■ What needs to be done: Copy the passage on serial killers by state from "If you ask someone" to "serial murders nationwide.", swapping "Sadly" for "Unfortunately".

■ Passage shown:
◇ ◇ ◇ ◇
These are just a few of the reasons why the state has 15.65 serial killer deaths per one million inhabitants.
If you ask someone which state has the most serial killers, they’ll probably say California. Sadly, this isn’t far from the truth, During the 1980s, also known as the ‘serial killer decade,’ California was responsible for roughly 2,670 serial murders nationwide.
Moreover, California produced some of the most well-known serial killers in media, like the Night Stalker, The Golden State Killer, the Manson Family, and the Zodiac Killer. Things have admittedly calmed down in the new millennium — but the state still has a whopping 1507 serial killer deaths per one million inhabitants.
Nevada and California have more than just arid landscapes in common. They also have a very high rate of serial killers operating in the area. The state has had 98 serial murders between the 1900s and 2000s, with 33 of those occurring during the 1980s.
At first glance, this doesn’t seem like a lot. However, when you take the population number into consideration, that amounts to 12.19 serial killer deaths per one million inhabitants.
◇ ◇ ◇ ◇
[Dataset items]
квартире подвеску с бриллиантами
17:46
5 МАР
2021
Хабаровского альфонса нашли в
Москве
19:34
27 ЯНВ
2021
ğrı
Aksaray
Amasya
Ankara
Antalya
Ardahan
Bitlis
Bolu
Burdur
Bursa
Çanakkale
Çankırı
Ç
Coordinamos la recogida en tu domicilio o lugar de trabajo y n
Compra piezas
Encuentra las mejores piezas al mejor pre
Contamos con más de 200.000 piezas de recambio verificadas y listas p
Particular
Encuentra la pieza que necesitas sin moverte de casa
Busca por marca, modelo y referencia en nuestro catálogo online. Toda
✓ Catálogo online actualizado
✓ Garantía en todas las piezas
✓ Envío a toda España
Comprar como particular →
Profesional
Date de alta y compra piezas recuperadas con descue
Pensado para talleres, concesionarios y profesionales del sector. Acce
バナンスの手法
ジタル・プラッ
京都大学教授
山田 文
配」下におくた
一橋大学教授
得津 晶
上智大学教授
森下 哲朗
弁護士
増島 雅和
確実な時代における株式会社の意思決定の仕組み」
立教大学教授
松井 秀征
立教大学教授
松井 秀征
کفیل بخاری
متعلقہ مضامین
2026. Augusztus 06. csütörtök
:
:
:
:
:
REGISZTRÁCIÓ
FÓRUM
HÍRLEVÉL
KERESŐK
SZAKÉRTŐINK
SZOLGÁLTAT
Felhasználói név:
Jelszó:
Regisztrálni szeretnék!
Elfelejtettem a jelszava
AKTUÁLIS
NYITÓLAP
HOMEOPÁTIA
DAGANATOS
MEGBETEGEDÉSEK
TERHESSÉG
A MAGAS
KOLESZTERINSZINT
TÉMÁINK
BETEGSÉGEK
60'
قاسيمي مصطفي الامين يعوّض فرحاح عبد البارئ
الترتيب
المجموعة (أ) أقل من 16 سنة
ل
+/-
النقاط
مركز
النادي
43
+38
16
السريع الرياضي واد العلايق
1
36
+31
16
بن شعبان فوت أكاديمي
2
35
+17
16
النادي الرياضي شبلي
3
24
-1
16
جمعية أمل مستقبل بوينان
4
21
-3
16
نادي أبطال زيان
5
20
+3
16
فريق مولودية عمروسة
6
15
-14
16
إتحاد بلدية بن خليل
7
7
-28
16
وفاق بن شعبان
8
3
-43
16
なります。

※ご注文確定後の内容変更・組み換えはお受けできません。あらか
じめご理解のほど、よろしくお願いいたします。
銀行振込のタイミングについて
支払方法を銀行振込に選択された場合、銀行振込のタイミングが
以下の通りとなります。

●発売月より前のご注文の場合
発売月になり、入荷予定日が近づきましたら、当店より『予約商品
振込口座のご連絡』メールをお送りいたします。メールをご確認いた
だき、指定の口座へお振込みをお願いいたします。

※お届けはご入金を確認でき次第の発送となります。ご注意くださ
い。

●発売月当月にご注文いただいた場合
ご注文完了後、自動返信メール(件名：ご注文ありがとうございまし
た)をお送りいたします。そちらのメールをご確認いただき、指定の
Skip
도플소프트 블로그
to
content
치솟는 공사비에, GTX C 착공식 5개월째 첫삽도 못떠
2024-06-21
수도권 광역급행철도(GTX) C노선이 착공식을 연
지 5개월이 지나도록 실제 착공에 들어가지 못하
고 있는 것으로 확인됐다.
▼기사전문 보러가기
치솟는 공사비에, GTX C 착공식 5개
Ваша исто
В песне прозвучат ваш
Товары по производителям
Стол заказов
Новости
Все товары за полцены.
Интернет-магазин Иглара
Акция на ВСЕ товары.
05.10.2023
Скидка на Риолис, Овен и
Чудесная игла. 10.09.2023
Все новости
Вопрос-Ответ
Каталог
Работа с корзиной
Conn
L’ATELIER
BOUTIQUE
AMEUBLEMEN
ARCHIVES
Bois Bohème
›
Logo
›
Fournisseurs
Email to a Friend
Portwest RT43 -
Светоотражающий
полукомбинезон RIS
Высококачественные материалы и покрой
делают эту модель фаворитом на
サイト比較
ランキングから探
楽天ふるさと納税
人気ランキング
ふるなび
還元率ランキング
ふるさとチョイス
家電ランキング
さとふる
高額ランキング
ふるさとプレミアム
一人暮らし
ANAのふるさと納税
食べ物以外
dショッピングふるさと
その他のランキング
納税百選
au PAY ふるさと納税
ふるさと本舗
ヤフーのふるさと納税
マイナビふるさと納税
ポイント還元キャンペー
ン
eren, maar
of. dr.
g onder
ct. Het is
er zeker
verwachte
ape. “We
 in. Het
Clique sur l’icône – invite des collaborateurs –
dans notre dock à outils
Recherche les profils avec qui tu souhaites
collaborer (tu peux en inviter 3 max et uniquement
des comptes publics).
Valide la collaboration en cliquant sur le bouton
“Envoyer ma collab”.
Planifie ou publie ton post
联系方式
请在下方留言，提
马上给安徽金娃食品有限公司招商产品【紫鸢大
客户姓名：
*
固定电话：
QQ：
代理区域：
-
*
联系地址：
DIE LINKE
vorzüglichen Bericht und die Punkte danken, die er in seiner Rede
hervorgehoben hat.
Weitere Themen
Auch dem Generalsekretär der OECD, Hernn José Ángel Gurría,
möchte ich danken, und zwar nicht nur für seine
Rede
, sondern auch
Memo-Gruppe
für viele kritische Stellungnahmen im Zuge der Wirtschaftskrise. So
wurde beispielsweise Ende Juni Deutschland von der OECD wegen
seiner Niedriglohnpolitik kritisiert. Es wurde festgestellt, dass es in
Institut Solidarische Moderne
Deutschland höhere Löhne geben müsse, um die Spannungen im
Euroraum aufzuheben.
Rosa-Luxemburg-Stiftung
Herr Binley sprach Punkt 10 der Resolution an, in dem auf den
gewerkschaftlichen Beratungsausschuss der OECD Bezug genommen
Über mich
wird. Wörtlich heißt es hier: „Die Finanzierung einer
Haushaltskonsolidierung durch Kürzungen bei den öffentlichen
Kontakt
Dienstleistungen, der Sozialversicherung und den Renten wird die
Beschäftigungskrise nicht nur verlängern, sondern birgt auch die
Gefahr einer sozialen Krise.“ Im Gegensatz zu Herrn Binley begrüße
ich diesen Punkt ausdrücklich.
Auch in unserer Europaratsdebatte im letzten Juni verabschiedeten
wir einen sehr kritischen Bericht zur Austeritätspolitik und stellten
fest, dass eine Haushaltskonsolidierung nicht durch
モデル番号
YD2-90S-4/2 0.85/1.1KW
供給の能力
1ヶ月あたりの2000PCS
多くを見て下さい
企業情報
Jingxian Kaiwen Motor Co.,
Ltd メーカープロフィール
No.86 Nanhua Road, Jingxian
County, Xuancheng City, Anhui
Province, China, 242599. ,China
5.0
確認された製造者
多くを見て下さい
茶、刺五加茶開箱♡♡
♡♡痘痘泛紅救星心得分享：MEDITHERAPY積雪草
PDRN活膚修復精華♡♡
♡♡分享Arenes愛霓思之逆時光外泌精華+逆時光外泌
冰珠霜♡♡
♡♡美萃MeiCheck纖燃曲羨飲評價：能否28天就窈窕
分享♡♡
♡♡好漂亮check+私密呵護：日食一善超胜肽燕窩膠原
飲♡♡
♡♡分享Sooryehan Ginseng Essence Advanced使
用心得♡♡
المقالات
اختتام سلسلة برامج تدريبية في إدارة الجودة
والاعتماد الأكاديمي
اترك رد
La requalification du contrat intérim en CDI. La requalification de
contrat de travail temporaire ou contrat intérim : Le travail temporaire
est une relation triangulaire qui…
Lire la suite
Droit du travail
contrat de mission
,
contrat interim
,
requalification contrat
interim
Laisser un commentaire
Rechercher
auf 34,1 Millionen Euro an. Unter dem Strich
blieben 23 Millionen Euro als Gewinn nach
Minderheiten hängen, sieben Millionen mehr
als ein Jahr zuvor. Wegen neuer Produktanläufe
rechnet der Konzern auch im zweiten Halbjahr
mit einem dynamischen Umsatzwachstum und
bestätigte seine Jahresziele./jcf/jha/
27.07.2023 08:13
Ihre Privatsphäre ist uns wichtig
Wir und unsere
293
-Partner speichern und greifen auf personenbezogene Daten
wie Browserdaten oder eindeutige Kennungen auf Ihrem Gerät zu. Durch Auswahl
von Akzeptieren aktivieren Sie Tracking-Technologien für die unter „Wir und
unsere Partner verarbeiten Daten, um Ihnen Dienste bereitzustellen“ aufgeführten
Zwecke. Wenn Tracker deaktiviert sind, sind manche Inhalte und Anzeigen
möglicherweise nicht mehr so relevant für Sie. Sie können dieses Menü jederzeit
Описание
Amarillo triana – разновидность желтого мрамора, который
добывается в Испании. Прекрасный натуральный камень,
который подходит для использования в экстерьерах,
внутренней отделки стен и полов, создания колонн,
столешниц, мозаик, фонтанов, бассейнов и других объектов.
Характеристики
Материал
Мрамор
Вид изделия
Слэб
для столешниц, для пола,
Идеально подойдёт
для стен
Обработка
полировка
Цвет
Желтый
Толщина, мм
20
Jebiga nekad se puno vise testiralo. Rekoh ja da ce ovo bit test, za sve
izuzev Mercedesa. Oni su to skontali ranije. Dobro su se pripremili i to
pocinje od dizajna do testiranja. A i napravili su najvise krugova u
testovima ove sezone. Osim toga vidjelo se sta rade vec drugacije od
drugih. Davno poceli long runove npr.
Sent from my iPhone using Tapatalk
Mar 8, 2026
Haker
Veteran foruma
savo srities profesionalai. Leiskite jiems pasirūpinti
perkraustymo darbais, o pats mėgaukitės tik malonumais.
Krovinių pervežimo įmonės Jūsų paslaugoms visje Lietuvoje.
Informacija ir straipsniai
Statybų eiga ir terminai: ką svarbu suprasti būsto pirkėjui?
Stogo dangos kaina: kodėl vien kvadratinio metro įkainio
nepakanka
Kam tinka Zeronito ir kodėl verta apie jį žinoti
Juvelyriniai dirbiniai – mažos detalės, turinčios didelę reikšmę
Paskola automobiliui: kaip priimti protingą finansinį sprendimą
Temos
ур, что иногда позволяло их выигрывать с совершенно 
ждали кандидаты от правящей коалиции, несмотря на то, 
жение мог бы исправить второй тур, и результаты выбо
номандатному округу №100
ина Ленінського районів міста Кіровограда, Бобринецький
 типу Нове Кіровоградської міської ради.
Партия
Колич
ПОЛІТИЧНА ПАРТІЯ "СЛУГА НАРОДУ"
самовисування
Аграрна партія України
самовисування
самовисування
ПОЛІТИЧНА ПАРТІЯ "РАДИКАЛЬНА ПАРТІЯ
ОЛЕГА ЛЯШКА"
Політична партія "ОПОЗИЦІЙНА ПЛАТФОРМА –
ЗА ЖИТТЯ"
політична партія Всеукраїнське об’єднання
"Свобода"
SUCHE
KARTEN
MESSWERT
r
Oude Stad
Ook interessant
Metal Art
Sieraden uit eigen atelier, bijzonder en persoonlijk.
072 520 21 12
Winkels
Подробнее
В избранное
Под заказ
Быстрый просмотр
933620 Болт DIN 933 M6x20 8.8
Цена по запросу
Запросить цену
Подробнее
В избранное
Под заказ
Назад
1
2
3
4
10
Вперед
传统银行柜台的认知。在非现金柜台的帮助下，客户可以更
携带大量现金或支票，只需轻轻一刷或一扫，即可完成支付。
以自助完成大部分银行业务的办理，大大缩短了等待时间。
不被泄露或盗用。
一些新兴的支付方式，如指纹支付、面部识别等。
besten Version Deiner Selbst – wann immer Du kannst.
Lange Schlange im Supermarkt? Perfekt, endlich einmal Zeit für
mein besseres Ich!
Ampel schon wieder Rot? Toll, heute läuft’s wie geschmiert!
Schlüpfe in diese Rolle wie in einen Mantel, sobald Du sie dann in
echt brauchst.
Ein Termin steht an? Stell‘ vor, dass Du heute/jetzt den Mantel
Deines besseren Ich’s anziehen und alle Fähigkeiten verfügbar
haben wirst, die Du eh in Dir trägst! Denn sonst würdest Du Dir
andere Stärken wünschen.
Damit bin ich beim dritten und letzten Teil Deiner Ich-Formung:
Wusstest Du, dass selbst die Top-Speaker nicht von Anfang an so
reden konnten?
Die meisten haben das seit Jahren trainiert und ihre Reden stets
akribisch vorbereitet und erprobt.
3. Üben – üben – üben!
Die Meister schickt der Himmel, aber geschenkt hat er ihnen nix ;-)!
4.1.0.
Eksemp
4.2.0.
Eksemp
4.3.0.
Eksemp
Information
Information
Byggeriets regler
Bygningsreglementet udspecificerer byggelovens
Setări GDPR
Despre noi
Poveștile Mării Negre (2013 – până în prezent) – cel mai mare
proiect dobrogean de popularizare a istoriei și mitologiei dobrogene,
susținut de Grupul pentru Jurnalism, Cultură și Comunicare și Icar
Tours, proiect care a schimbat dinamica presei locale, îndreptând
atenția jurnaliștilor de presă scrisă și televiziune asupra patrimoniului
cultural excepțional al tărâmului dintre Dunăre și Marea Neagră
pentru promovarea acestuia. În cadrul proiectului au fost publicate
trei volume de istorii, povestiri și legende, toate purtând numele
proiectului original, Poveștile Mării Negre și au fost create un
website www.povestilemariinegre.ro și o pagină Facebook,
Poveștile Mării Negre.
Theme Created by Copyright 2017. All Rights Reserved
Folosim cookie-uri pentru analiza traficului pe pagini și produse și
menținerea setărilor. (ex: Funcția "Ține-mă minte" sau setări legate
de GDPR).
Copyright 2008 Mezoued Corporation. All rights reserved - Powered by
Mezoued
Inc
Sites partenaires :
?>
◇ ◇ ◇ ◇
■ Your solution:
If you ask someone which state has the most serial killers, they’ll probably say California. Unfortunately, this isn’t far from the truth, During the 1980s, also known as the ‘serial killer decade,’ California was responsible for roughly 2,670 serial murders nationwide.